§ Action item:
The expected output is the line bearing "433,10 L 503,501" followed by all remaining lines of the records, each restated word for word.

----

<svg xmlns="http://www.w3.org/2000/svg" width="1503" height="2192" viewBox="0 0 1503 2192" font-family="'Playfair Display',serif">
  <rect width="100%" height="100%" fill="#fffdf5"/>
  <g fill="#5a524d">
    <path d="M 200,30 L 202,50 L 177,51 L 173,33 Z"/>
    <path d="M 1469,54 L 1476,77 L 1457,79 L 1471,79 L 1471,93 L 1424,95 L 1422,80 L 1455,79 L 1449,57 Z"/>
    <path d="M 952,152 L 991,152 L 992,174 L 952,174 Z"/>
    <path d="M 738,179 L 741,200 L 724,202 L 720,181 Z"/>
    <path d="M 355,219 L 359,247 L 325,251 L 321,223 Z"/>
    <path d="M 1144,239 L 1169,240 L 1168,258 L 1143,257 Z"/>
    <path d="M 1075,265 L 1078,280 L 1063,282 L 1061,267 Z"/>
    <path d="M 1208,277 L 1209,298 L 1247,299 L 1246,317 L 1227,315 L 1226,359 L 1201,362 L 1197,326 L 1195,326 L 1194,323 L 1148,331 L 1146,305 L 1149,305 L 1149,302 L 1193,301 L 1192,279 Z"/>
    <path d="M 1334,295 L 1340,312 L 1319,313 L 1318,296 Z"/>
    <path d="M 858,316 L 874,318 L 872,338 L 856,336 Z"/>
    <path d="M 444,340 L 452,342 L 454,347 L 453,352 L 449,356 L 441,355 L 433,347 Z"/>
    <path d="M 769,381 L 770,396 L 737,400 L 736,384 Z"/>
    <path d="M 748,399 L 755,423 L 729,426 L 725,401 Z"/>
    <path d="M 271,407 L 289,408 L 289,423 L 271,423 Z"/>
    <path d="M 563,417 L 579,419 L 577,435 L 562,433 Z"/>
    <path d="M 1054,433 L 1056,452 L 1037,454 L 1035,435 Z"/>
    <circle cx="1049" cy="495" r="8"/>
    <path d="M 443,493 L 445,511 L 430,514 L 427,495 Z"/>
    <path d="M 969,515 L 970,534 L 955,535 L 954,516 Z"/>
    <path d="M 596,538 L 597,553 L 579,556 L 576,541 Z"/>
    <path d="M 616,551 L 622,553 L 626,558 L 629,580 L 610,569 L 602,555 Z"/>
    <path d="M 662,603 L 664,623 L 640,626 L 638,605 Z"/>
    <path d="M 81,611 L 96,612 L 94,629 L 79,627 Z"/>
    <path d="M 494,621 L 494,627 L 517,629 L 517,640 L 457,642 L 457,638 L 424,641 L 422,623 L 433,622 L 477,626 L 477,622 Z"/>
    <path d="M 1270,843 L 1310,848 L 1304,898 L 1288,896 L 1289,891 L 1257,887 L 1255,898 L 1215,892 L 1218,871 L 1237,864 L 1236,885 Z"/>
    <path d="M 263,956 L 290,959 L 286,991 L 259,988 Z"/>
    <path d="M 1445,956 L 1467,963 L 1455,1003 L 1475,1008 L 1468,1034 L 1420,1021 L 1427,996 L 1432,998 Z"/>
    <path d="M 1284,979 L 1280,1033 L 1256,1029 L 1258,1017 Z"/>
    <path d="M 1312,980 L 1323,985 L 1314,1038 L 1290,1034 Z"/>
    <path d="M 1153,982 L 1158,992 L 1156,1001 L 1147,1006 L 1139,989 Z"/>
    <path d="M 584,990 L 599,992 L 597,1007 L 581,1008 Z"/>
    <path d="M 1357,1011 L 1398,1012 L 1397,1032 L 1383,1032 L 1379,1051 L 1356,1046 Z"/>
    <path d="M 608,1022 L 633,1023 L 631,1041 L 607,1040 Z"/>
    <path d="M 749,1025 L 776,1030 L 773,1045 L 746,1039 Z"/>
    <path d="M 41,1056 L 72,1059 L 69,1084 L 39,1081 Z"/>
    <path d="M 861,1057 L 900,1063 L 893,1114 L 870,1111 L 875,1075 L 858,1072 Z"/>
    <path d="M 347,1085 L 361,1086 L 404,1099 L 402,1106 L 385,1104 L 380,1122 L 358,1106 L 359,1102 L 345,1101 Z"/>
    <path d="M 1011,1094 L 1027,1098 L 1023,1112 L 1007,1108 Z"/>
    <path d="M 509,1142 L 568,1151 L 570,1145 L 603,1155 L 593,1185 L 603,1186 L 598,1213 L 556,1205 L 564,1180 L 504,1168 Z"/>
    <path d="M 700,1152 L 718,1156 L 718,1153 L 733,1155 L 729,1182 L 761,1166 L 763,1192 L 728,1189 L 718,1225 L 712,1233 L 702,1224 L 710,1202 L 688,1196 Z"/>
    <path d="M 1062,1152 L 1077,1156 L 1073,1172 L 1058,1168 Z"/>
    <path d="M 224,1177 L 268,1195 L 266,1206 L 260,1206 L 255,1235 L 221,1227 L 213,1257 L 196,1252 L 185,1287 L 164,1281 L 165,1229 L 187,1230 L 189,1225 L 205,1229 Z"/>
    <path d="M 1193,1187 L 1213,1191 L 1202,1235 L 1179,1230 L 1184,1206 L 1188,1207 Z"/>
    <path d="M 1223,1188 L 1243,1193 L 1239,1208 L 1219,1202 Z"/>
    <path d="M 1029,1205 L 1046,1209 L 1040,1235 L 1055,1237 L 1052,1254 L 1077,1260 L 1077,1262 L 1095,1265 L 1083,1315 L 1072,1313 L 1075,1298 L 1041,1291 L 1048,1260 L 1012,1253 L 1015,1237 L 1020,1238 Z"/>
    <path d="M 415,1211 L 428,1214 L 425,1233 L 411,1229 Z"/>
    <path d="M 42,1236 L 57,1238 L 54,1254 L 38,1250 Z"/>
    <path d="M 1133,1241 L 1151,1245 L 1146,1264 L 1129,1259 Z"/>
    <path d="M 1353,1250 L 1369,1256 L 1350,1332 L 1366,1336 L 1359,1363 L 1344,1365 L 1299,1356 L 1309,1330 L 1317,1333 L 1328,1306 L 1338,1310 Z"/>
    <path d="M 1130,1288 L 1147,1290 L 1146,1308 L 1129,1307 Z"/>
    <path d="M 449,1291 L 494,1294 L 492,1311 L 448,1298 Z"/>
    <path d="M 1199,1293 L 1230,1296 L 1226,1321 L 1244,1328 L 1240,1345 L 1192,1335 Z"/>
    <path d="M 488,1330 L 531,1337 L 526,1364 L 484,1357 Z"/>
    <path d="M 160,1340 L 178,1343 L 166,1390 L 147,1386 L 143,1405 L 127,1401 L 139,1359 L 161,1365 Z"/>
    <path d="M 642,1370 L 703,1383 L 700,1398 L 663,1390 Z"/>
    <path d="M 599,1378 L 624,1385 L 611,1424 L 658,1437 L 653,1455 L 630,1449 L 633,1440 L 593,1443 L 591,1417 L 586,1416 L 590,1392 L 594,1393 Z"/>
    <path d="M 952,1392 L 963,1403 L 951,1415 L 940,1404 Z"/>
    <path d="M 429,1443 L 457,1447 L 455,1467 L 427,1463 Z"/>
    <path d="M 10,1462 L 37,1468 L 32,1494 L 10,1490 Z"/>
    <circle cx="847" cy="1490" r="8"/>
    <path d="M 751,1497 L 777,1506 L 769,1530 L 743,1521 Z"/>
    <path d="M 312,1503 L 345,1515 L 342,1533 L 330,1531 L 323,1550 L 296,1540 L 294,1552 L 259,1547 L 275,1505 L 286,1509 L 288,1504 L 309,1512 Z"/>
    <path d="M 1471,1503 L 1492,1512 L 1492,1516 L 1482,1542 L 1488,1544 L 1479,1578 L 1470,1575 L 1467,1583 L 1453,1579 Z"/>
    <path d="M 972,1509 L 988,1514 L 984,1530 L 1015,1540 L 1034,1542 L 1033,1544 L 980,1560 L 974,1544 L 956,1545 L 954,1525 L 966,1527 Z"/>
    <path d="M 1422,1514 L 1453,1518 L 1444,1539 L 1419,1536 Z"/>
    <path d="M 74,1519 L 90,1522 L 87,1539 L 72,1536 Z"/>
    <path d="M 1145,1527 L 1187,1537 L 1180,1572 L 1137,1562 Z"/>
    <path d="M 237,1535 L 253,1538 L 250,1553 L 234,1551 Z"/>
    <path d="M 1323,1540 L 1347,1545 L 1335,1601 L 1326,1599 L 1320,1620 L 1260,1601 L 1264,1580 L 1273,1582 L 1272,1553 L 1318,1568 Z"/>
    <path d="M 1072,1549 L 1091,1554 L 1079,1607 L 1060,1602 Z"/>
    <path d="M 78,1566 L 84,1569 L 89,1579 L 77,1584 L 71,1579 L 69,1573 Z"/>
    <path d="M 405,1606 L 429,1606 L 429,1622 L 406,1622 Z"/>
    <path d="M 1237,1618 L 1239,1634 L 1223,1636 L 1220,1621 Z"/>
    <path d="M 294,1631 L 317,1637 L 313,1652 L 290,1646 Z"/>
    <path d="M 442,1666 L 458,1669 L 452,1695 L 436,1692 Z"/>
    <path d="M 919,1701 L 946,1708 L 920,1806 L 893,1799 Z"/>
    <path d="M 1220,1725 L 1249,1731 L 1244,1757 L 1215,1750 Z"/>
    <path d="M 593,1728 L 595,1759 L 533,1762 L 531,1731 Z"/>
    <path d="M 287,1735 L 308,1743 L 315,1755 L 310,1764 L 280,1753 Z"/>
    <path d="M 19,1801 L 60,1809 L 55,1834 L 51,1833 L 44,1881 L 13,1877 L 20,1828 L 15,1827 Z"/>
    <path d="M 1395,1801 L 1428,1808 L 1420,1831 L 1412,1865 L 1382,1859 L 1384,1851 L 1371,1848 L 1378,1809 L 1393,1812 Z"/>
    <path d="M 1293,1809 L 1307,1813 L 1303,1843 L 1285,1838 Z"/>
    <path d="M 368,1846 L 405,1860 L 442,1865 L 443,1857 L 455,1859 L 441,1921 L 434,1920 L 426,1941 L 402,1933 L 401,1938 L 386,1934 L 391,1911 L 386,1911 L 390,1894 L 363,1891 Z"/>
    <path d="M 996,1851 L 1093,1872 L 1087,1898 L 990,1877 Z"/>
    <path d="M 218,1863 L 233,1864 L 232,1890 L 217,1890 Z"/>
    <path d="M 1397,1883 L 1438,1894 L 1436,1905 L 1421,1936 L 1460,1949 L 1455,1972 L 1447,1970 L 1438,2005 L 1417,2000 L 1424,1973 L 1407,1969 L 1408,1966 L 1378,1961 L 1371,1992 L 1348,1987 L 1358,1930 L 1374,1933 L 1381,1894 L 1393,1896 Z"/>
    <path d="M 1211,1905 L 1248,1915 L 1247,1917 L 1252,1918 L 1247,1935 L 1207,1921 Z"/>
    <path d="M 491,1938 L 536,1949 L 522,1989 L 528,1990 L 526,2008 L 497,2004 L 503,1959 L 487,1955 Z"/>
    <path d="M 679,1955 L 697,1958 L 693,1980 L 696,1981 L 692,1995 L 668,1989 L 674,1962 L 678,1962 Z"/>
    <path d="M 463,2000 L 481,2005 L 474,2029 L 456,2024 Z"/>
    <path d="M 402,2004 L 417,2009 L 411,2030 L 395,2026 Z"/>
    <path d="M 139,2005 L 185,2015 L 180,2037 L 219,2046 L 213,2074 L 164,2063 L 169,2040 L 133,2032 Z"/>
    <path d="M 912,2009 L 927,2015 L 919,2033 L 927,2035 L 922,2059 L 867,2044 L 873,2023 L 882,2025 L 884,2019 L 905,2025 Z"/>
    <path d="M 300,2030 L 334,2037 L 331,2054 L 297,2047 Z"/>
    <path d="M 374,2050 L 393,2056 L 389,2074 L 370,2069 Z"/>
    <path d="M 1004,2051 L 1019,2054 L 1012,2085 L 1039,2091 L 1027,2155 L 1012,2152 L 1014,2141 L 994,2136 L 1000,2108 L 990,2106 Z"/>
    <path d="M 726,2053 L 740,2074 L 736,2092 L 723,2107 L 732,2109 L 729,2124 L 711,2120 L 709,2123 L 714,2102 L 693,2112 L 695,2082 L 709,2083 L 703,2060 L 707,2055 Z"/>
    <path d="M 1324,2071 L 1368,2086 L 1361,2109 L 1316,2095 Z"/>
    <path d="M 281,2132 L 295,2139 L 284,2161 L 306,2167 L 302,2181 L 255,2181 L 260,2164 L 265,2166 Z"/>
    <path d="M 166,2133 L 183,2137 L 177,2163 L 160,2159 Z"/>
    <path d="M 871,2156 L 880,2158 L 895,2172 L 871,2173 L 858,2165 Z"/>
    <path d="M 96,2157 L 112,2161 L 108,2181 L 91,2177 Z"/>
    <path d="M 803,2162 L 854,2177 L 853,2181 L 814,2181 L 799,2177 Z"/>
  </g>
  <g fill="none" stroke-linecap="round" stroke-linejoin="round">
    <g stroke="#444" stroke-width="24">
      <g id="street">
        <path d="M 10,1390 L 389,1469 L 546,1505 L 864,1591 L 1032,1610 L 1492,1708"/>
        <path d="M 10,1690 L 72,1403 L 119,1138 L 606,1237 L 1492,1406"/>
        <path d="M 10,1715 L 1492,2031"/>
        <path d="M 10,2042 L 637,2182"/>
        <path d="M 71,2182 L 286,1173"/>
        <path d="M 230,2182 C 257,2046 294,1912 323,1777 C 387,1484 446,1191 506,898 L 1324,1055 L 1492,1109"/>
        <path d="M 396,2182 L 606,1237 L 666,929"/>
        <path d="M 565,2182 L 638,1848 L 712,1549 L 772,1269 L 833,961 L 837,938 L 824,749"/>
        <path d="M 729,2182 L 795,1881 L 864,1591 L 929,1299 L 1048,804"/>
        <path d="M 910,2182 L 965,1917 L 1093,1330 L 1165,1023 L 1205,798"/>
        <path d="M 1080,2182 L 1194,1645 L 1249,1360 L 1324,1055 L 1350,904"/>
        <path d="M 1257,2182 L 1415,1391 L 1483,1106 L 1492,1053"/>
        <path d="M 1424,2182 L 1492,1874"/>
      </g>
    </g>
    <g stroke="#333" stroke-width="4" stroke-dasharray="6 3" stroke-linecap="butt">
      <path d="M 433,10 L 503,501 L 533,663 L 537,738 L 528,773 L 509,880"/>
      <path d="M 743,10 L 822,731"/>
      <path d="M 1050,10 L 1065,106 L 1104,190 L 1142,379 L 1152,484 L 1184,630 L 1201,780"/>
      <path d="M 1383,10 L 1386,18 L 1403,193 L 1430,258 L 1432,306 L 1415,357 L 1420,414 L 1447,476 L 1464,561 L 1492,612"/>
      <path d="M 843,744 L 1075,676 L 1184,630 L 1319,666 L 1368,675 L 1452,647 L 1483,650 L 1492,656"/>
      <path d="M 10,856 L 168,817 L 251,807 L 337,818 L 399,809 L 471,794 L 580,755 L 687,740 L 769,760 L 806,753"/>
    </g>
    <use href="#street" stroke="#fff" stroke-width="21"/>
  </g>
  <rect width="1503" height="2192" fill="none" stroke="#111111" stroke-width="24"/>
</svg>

----

§ Your response:
      <path d="M 433,10 L 503,501 L 533,663 L 537,738 L 528,773 L 509,880"/>
      <path d="M 743,10 L 822,731"/>
      <path d="M 1050,10 L 1065,106 L 1104,190 L 1142,379 L 1152,484 L 1184,630 L 1201,780"/>
      <path d="M 1383,10 L 1386,18 L 1403,193 L 1430,258 L 1432,306 L 1415,357 L 1420,414 L 1447,476 L 1464,561 L 1492,612"/>
      <path d="M 843,744 L 1075,676 L 1184,630 L 1319,666 L 1368,675 L 1452,647 L 1483,650 L 1492,656"/>
      <path d="M 10,856 L 168,817 L 251,807 L 337,818 L 399,809 L 471,794 L 580,755 L 687,740 L 769,760 L 806,753"/>
    </g>
    <use href="#street" stroke="#fff" stroke-width="21"/>
  </g>
  <rect width="1503" height="2192" fill="none" stroke="#111111" stroke-width="24"/>
</svg>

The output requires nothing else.